Edward Snowden Asks for Amnesty After Court Rulings; White House Says No

Edward Snowden says a recent judge's ruling vindicates him for leading NSA documents. The White House won't be granting Snowden amnesty though. A top National Security Agency (NSA) official brought up the idea of granting Snowden amnesty if he stopped leaking documents.

The White House ruled out any suggestion of granting amnesty to Edward Snowden, the intelligence contractor who leaked classified documents to a filmmaker. Edward Snowden has been granted asylum in Russia for one year.

Edward Snowden says a recent ruling by Judge Richard Leon vindicates the whistleblower's NSA surveillance disclosures. The judge recently said that the phone surveillance program was likely unconstitutional. Edward Snowden has been quoted as saying "the American public deserves a chance to see these issues determined by open court."

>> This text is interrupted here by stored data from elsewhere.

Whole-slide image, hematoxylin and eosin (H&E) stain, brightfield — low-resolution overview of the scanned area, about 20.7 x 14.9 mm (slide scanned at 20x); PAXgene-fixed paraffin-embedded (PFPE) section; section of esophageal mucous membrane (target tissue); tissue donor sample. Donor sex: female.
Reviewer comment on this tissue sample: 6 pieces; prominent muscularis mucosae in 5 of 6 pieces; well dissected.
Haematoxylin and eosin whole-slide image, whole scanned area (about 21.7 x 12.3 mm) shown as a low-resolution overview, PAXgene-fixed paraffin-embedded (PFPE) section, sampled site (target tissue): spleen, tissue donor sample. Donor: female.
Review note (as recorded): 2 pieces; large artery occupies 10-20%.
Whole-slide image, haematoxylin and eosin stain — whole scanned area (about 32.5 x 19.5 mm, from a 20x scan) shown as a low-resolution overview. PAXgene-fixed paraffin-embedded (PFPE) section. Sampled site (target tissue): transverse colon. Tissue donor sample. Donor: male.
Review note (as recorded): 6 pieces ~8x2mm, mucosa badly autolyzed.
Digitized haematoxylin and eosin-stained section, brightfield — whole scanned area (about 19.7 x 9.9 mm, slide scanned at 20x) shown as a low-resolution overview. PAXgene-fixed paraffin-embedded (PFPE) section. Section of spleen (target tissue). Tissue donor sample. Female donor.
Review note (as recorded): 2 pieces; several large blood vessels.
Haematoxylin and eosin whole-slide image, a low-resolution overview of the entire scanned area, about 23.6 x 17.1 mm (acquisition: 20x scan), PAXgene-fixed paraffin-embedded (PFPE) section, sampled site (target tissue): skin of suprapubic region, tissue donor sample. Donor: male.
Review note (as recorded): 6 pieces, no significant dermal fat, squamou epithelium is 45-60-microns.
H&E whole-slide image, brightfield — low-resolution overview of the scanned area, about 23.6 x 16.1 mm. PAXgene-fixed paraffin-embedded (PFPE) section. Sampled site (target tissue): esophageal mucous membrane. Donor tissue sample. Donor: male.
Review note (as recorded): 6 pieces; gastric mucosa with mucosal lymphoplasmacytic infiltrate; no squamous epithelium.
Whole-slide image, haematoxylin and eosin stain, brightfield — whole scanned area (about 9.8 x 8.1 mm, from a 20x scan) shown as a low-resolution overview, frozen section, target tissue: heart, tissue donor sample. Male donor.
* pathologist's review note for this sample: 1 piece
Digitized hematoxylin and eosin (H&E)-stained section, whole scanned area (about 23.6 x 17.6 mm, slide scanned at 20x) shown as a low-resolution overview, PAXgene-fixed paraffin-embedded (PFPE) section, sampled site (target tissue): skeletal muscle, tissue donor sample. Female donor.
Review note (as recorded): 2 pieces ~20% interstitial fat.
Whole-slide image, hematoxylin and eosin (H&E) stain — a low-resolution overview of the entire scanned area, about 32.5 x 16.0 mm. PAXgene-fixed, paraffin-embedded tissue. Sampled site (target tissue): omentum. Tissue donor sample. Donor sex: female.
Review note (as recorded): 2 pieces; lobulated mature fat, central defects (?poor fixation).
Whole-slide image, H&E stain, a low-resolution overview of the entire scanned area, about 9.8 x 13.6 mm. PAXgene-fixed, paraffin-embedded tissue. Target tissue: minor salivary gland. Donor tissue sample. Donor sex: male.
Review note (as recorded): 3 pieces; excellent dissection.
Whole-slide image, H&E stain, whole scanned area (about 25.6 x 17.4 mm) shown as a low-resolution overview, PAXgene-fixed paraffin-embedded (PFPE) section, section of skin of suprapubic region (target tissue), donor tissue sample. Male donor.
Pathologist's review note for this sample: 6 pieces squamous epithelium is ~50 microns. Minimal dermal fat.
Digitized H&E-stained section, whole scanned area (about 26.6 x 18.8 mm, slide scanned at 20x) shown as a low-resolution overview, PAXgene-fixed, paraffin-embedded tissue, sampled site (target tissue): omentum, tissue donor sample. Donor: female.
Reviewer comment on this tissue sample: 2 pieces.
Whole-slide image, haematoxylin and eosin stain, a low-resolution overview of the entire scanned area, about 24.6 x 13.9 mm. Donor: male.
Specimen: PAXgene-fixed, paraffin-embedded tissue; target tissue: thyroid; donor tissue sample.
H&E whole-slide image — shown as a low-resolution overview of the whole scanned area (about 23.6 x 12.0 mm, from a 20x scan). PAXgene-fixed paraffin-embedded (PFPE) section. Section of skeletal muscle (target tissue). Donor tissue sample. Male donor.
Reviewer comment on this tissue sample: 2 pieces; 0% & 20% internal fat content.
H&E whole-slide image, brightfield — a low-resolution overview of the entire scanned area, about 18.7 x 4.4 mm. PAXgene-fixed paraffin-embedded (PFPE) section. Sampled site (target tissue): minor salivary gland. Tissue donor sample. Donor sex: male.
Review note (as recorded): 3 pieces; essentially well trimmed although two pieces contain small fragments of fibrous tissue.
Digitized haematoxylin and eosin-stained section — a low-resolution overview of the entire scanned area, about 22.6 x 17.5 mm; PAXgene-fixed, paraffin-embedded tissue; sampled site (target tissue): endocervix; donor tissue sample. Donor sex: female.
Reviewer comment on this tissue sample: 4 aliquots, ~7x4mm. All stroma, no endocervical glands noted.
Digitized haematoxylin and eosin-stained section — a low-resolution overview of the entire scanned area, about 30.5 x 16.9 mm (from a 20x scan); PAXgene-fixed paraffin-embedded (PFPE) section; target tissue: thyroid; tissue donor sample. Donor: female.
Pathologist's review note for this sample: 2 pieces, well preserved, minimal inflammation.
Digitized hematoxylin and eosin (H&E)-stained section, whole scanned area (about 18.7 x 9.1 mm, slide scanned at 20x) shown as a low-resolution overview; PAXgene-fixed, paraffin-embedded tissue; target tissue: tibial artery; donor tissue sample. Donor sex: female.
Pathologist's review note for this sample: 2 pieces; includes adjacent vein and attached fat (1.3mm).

White House spokesman Jay Carney said in a press conference that if Snowden returns to the United States he will face felony charges. Carney says if Snowden "will be accorded full due process and protections in our system." Carney confirmed that the head of the NSA task for on the damage that Snowden's leaks have caused, Richard Ledgett, was called in to give "his personal opinion."

Edward Snowden said the ruling justified the leaks. In comments released through former Guardian journalist Glenn Greenwald, Snowden said "I acted on my belief that the NSA's mass surveillance programs would not withstand a constitutional challenge, and that the American public deserved a chance to see these issues determined by open courts. Today, a secret program authorised by a secret court was, when exposed to the light of day, found to violate Americans' rights. It is the first of many," said Snowden, whose statement was first reported by the New York Times. Greenwald was the journalist who received the documents from Snowden.

Judge Richard Leon wrote "The government does not cite a single case in which analysis of the NSA's bulk metadata collection actually stopped an imminent terrorist attack. Given the limited record before me at this point in the litigation - most notably, the utter lack of evidence that a terrorist attack has ever been prevented because searching the NSA database was faster than other investigative tactics - I have serious doubts about the efficacy of the metadata collection program as a means of conducting time-sensitive investigations in cases involving imminent threats of terrorism."

Senator Mark Udall said "The ruling underscores what I have argued for years: [that] the bulk collection of Americans' phone records conflicts with Americans' privacy rights under the US constitution and has failed to make us safer," said Udall, a Democrat.

White House, spokesman Jay Carney said he had no comment on the case.

Justice Department spokesman Andrew Ames said "We've seen the opinion and are studying it. We believe the program is constitutional as previous judges have found. We have no further comment at this time."